**Work instruction**. Below are some records. Pull every line that contains the word "click".

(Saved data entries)
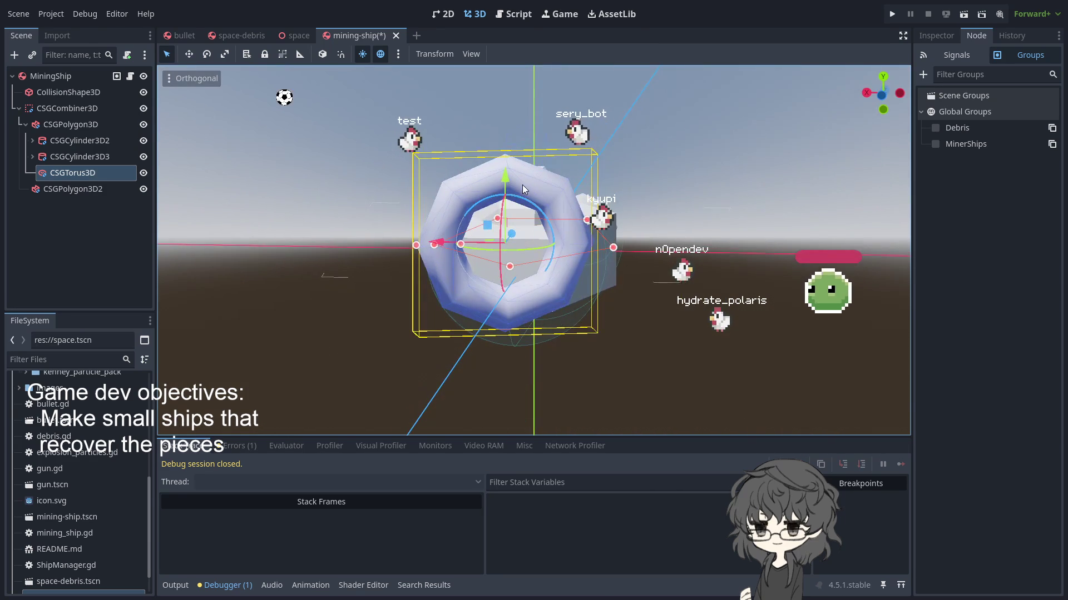
pyautogui.moveTo(506, 184)
pyautogui.mouseDown()
pyautogui.moveTo(509, 262)
pyautogui.moveTo(511, 218)
pyautogui.moveTo(506, 231)
pyautogui.mouseUp()
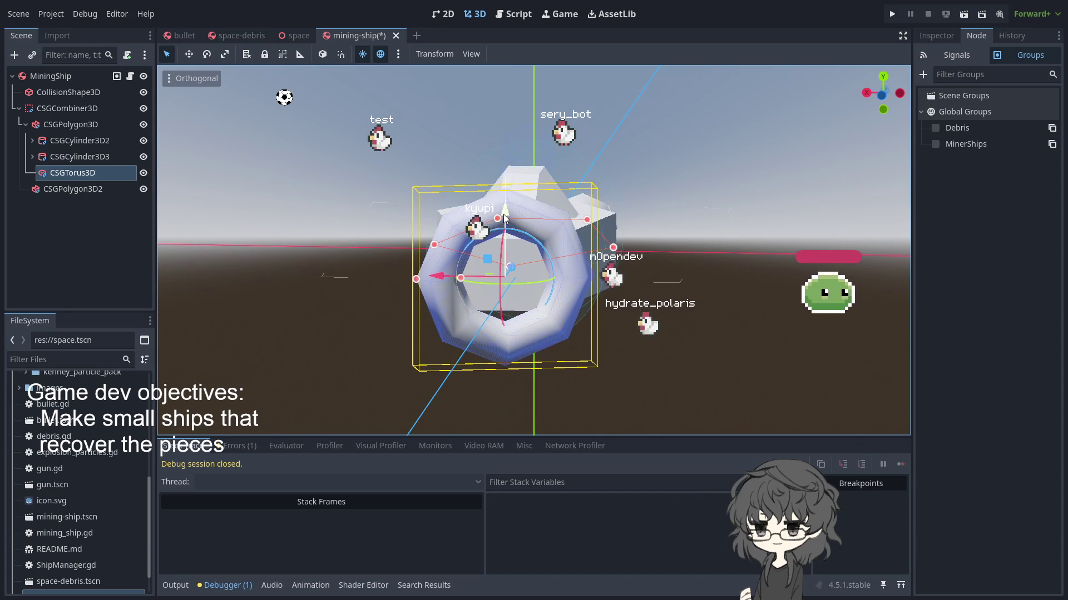
pyautogui.press('KP_4')
pyautogui.press('KP_4')
pyautogui.press('KP_4')
pyautogui.moveTo(554, 257)
pyautogui.mouseDown()
pyautogui.moveTo(697, 254)
pyautogui.moveTo(673, 302)
pyautogui.moveTo(496, 369)
pyautogui.moveTo(412, 378)
pyautogui.moveTo(344, 317)
pyautogui.moveTo(350, 288)
pyautogui.moveTo(489, 232)
pyautogui.moveTo(595, 149)
pyautogui.moveTo(794, 346)
pyautogui.moveTo(844, 351)
pyautogui.mouseUp()
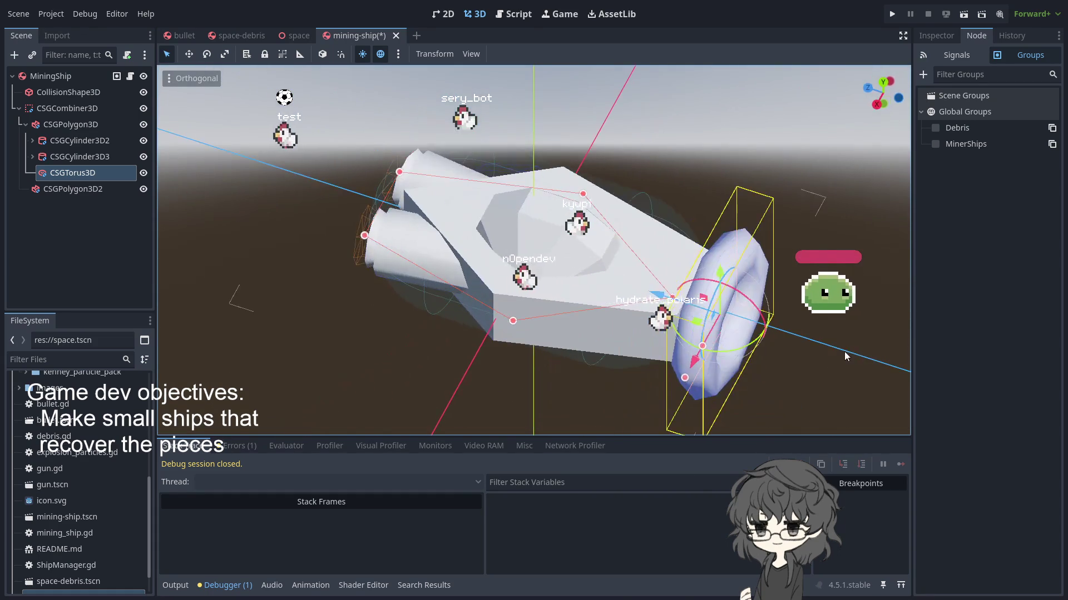
# - Shrink the torus Outer Radius from 1.0 to 0.32 m
pyautogui.click(936, 35)
pyautogui.moveTo(880, 232)
pyautogui.mouseDown()
pyautogui.moveTo(626, 218)
pyautogui.moveTo(565, 271)
pyautogui.moveTo(409, 217)
pyautogui.moveTo(523, 194)
pyautogui.moveTo(399, 217)
pyautogui.moveTo(422, 222)
pyautogui.mouseUp()
pyautogui.moveTo(1022, 151); pyautogui.dragTo(1019, 155)
pyautogui.press('Escape')
pyautogui.click(867, 90)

**Response area**.
pyautogui.click(936, 35)
pyautogui.click(867, 90)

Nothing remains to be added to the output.